──────── Reading text ────────

The court also determined that FACT had organizational standing under the three-prong test of NEA-Coffeyville. FACT, 268 Kan. at 810-11.

Our discussion in FACT demonstrates that interested persons' submission of written comments during a public notice and comment period and all persons' comments made during a public hearing held by an agency both qualify as participation within the meaning of the KJRA's standing requirements. In its decision in this case, the Court of Appeals correctly found that the actions of FACT were analogous to the actions of the appellants here. See Board of Sumner County Comm'rs, 38 Kan. App. 2d at 561-63.

Waste Connections argues that the Court of Appeals' reliance on FACT was unfounded because it failed to take into account the regulatory differences between the NPDES process in FACT and the landfill permit process in this case. For support of this claim, Waste Connections cites the last paragraph in FACT, where-after having determined that FACT had standing under the KJRA and NEA-Coffeyville, see 268 Kan. at 810-11-the court closed with the following observation:

"The KDHE administrative regulations support FACT's standing as a 'party.' K.A.R. 28-16-62(g) specifically governs the procedures for modifying, revoking, reissuing, and terminating NPDES permits. Any interested person may request that a permit be modified, revoked, reissued, or terminated. K.A.R. 28-16-62(g)(1) (as FACT did here). Denials of such requests are not subject to public notice, comment, or hearings. However, the regulations state that this informal process is 'a prerequisite to seeking judicial review of agency action' in denying the request. K.A.R. 28-16-62(g)(2). This is a clear indication that citizens are allowed to both comment on proposed NPDES permits and seek judicial review of permit granting." 268 Kan. at 811.

────────

:: Tasks and exercises ::
• A. From the court opinion, extract everything from "Our discussion in" down to "2d at 561-63.".
• B. Does the court opinion agree with each of these statements? Answer yes or no for each, quoting the words of the text that decide it.
(i) Waste Connections argues that the Court of Appeals was wrong to rely on FACT.
(ii) Denials of requests to modify an NPDES permit are subject to public hearings.
(iii) The Court of Appeals found that FACT's actions were analogous to the appellants' actions.

──────── Exercise data ────────

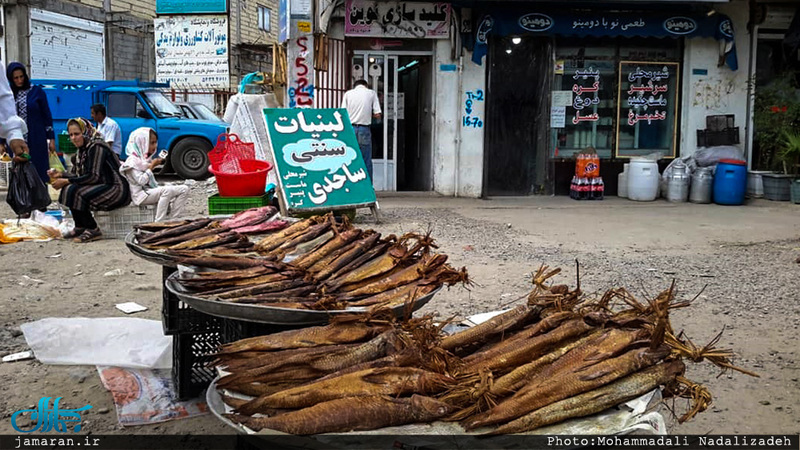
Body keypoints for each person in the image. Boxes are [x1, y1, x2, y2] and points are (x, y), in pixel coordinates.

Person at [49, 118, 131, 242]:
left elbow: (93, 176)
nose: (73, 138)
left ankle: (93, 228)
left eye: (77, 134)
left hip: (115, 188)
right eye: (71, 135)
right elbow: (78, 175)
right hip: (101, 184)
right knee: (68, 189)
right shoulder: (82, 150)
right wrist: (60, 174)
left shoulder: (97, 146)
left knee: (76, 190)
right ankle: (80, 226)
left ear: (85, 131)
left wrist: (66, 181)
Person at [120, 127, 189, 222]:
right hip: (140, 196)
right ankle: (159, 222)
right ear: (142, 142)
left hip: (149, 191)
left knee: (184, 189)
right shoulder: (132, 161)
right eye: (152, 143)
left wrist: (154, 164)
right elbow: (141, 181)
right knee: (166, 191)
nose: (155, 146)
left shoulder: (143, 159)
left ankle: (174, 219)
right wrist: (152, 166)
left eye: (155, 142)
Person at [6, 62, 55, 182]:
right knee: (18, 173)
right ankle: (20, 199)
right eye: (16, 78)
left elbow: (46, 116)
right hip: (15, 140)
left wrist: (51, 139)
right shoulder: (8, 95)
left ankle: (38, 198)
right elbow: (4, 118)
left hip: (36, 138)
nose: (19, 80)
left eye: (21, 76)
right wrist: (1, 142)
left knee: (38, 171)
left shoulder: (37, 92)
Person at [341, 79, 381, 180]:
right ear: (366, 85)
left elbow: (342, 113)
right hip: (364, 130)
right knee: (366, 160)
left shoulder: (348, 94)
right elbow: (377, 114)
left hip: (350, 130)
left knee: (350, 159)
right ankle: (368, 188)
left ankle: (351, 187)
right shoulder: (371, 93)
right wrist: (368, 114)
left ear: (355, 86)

────────

:: Outputs for the tasks ::
• A.
Our discussion in FACT demonstrates that interested persons' submission of written comments during a public notice and comment period and all persons' comments made during a public hearing held by an agency both qualify as participation within the meaning of the KJRA's standing requirements. In its decision in this case, the Court of Appeals correctly found that the actions of FACT were analogous to the actions of the appellants here. See Board of Sumner County Comm'rs, 38 Kan. App. 2d at 561-63.

• B.
(i) Yes: "Waste Connections argues that the Court of Appeals' reliance on FACT was unfounded."
(ii) No: "Denials of such requests are not subject to public notice, comment, or hearings."
(iii) Yes: "the Court of Appeals correctly found that the actions of FACT were analogous to the actions of the appellants here."